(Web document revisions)
☆ ☆ ☆

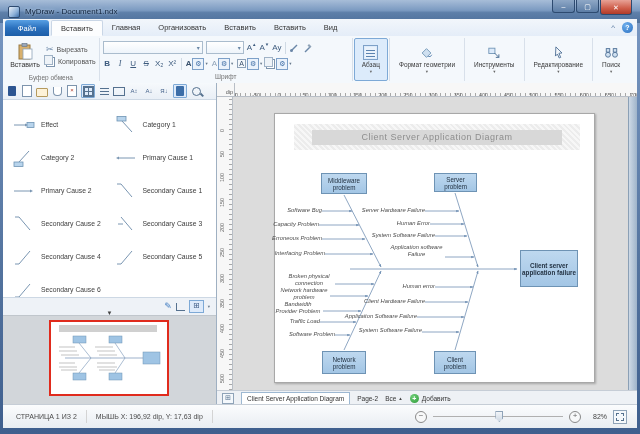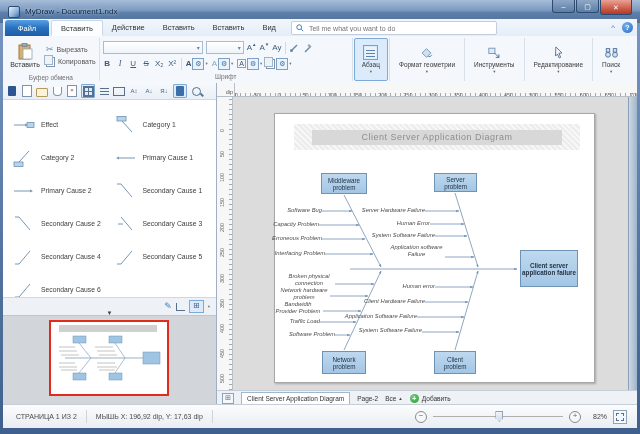--- a/index.html
+++ b/index.html
@@ -184,31 +184,25 @@
     <div class="winbtns">
       <div class="winbtn">–</div>
       <div class="winbtn">▢</div>
       <div class="winbtn close">✕</div>
     </div>
   </div>
 
   <div class="tabrow">
     <div class="filetab">Файл</div>
     <div class="mtab active">Вставить</div>
-    <div class="mtab">Действие</div>
+    <div class="mtab">Главная</div>
+    <div class="mtab">Организовать</div>
     <div class="mtab">Вставить</div>
     <div class="mtab">Вставить</div>
     <div class="mtab">Вид</div>
-    <div class="searchbox">
-      <svg width="8" height="8" viewBox="0 0 10 10">
-        <circle cx="4" cy="4" r="3" fill="none" stroke="#3c7bbf" stroke-width="1.2"></circle>
-        <line x1="6.5" y1="6.5" x2="9" y2="9" stroke="#3c7bbf" stroke-width="1.2"></line>
-      </svg>
-      <input type="text" placeholder="Tell me what you want to do" style="">
-    </div>
     <div class="tr-right">
       <span class="chev">^</span>
       <span class="helpbtn">?</span>
     </div>
   </div>
 
   <div class="ribbon">
     <div class="rgroup">
       <div class="rg-body">
         <div class="pastebtn">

☆ ☆ ☆

-- Task brief --
Copy out each line of the records where the word "mtab" appears.

-- Exercise answer --
     <div class="mtab active">Вставить</div>
-    <div class="mtab">Действие</div>
+    <div class="mtab">Главная</div>
+    <div class="mtab">Организовать</div>
     <div class="mtab">Вставить</div>
     <div class="mtab">Вставить</div>
     <div class="mtab">Вид</div>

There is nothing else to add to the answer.